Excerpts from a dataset
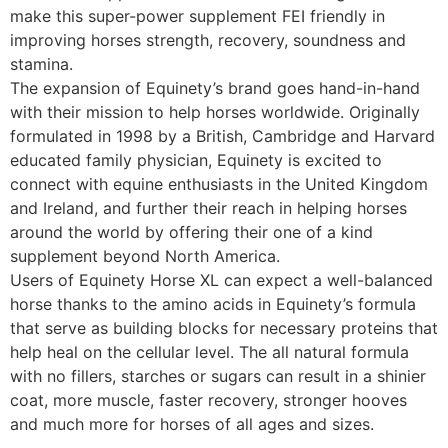
make this super-power supplement FEI friendly in
improving horses strength, recovery, soundness and
stamina.
The expansion of Equinety’s brand goes hand-in-hand
with their mission to help horses worldwide. Originally
formulated in 1998 by a British, Cambridge and Harvard
educated family physician, Equinety is excited to
connect with equine enthusiasts in the United Kingdom
and Ireland, and further their reach in helping horses
around the world by offering their one of a kind
supplement beyond North America.
Users of Equinety Horse XL can expect a well-balanced
horse thanks to the amino acids in Equinety’s formula
that serve as building blocks for necessary proteins that
help heal on the cellular level. The all natural formula
with no fillers, starches or sugars can result in a shinier
coat, more muscle, faster recovery, stronger hooves
and much more for horses of all ages and sizes.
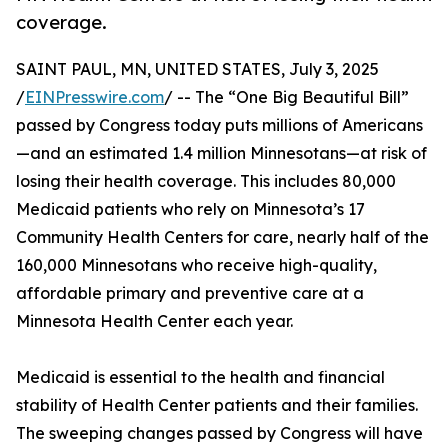
coverage.
SAINT PAUL, MN, UNITED STATES, July 3, 2025
/
EINPresswire.com
/ -- The “One Big Beautiful Bill”
passed by Congress today puts millions of Americans
—and an estimated 1.4 million Minnesotans—at risk of
losing their health coverage. This includes 80,000
Medicaid patients who rely on Minnesota’s 17
Community Health Centers for care, nearly half of the
160,000 Minnesotans who receive high-quality,
affordable primary and preventive care at a
Minnesota Health Center each year.
Medicaid is essential to the health and financial
stability of Health Center patients and their families.
The sweeping changes passed by Congress will have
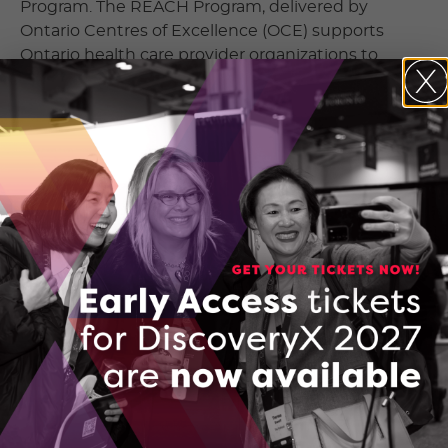
Program. The REACH Program, delivered by
Ontario Centres of Excellence (OCE) supports
Ontario health care provider organizations to
utilize innovation procurement methodologies to
more effectively procure and adopt innovative
health care technology products and services.
Using both early market engagement strategies
and the Innovation Partnership approach, KHSC
was able to refine a problem statement, “Reduce
the frequency of ER visits caused by acute
exacerbation of COPD by managing patient care in
the community” and develop the required
Outcomes Based Specifications [OBS] to identify
solutions in the marketplace. As a result of the
procurement process, Cloud DX was selected as
KHSC’s innovation partner. Cloud DX’s solution can
gather key vital signs including weight, blood
pressure and pulse oxygen from patients at home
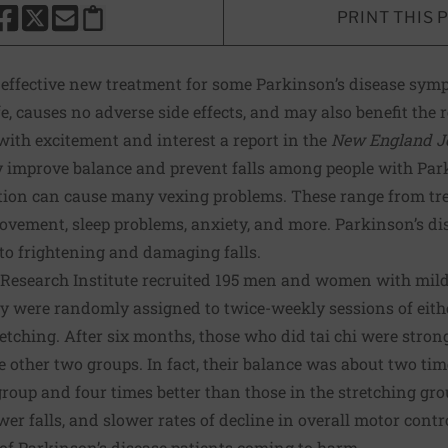
PRINT THIS 
HARE THIS PAGE TO FACEBOOK
SHARE THIS PAGE TO X
SHARE THIS PAGE VIA EMAIL
Copy this page to clipboard
an effective new treatment for some Parkinson’s disease sy
fe, causes no adverse side effects, and may also benefit the 
 with excitement and interest
a report in the
New England Jo
y improve balance and prevent falls among people with Park
tion can cause many vexing problems. These range from tre
ovement, sleep problems, anxiety, and more. Parkinson’s di
to frightening and damaging falls.
Research Institute
recruited 195 men and women with mild
y were randomly assigned to twice-weekly sessions of either
tretching. After six months, those who did tai chi were stro
e other two groups. In fact, their balance was about two tim
group and four times better than those in the stretching gro
wer falls, and slower rates of decline in overall motor control
k of Parkinson’s disease patients coming to harm.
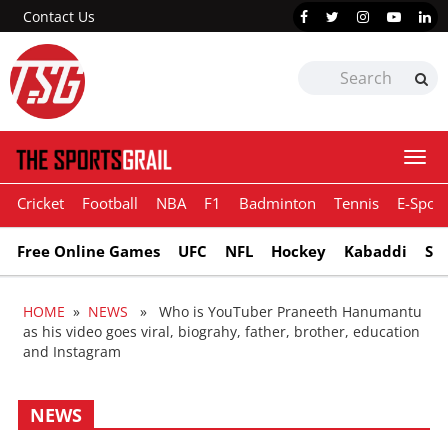
Contact Us
Togg
navi
Cricket
Football
NBA
F1
Badminton
Tennis
E-Sport
Free Online Games
UFC
NFL
Hockey
Kabaddi
Sn
HOME
»
NEWS
» Who is YouTuber Praneeth Hanumantu
as his video goes viral, biograhy, father, brother, education
and Instagram
NEWS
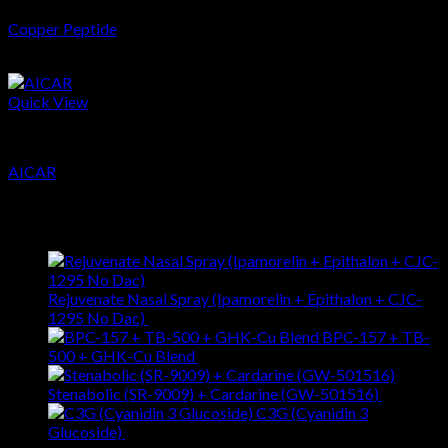
Copper Peptide
$
37.28
Quick View
Peptides
AICAR
$
65.02
Latest
Rejuvenate Nasal Spray (Ipamorelin + Epithalon + CJC-
1295 No Dac)
$
281.19
BPC-157 + TB-
500 + GHK-Cu Blend
$
257.96
Stenabolic (SR-9009) + Cardarine (GW-501516)
$
88.95
C3G (Cyanidin 3
Glucoside)
$
51.90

What is expected:
The reply must hold every line above exactly as written and none of the pictures.

Written response:
make this super-power supplement FEI friendly in
improving horses strength, recovery, soundness and
stamina.
The expansion of Equinety’s brand goes hand-in-hand
with their mission to help horses worldwide. Originally
formulated in 1998 by a British, Cambridge and Harvard
educated family physician, Equinety is excited to
connect with equine enthusiasts in the United Kingdom
and Ireland, and further their reach in helping horses
around the world by offering their one of a kind
supplement beyond North America.
Users of Equinety Horse XL can expect a well-balanced
horse thanks to the amino acids in Equinety’s formula
that serve as building blocks for necessary proteins that
help heal on the cellular level. The all natural formula
with no fillers, starches or sugars can result in a shinier
coat, more muscle, faster recovery, stronger hooves
and much more for horses of all ages and sizes.
coverage.
SAINT PAUL, MN, UNITED STATES, July 3, 2025
/
EINPresswire.com
/ -- The “One Big Beautiful Bill”
passed by Congress today puts millions of Americans
—and an estimated 1.4 million Minnesotans—at risk of
losing their health coverage. This includes 80,000
Medicaid patients who rely on Minnesota’s 17
Community Health Centers for care, nearly half of the
160,000 Minnesotans who receive high-quality,
affordable primary and preventive care at a
Minnesota Health Center each year.
Medicaid is essential to the health and financial
stability of Health Center patients and their families.
The sweeping changes passed by Congress will have
Program. The REACH Program, delivered by
Ontario Centres of Excellence (OCE) supports
Ontario health care provider organizations to
utilize innovation procurement methodologies to
more effectively procure and adopt innovative
health care technology products and services.
Using both early market engagement strategies
and the Innovation Partnership approach, KHSC
was able to refine a problem statement, “Reduce
the frequency of ER visits caused by acute
exacerbation of COPD by managing patient care in
the community” and develop the required
Outcomes Based Specifications [OBS] to identify
solutions in the marketplace. As a result of the
procurement process, Cloud DX was selected as
KHSC’s innovation partner. Cloud DX’s solution can
gather key vital signs including weight, blood
pressure and pulse oxygen from patients at home
PRINT THIS 
HARE THIS PAGE TO FACEBOOK
SHARE THIS PAGE TO X
SHARE THIS PAGE VIA EMAIL
Copy this page to clipboard
an effective new treatment for some Parkinson’s disease sy
fe, causes no adverse side effects, and may also benefit the 
 with excitement and interest
a report in the
New England Jo
y improve balance and prevent falls among people with Park
tion can cause many vexing problems. These range from tre
ovement, sleep problems, anxiety, and more. Parkinson’s di
to frightening and damaging falls.
Research Institute
recruited 195 men and women with mild
y were randomly assigned to twice-weekly sessions of either
tretching. After six months, those who did tai chi were stro
e other two groups. In fact, their balance was about two tim
group and four times better than those in the stretching gro
wer falls, and slower rates of decline in overall motor control
k of Parkinson’s disease patients coming to harm.
Contact Us
Togg
navi
Cricket
Football
NBA
F1
Badminton
Tennis
E-Sport
Free Online Games
UFC
NFL
Hockey
Kabaddi
Sn
HOME
»
NEWS
» Who is YouTuber Praneeth Hanumantu
as his video goes viral, biograhy, father, brother, education
and Instagram
NEWS
Copper Peptide
$
37.28
Quick View
Peptides
AICAR
$
65.02
Latest
Rejuvenate Nasal Spray (Ipamorelin + Epithalon + CJC-
1295 No Dac)
$
281.19
BPC-157 + TB-
500 + GHK-Cu Blend
$
257.96
Stenabolic (SR-9009) + Cardarine (GW-501516)
$
88.95
C3G (Cyanidin 3
Glucoside)
$
51.90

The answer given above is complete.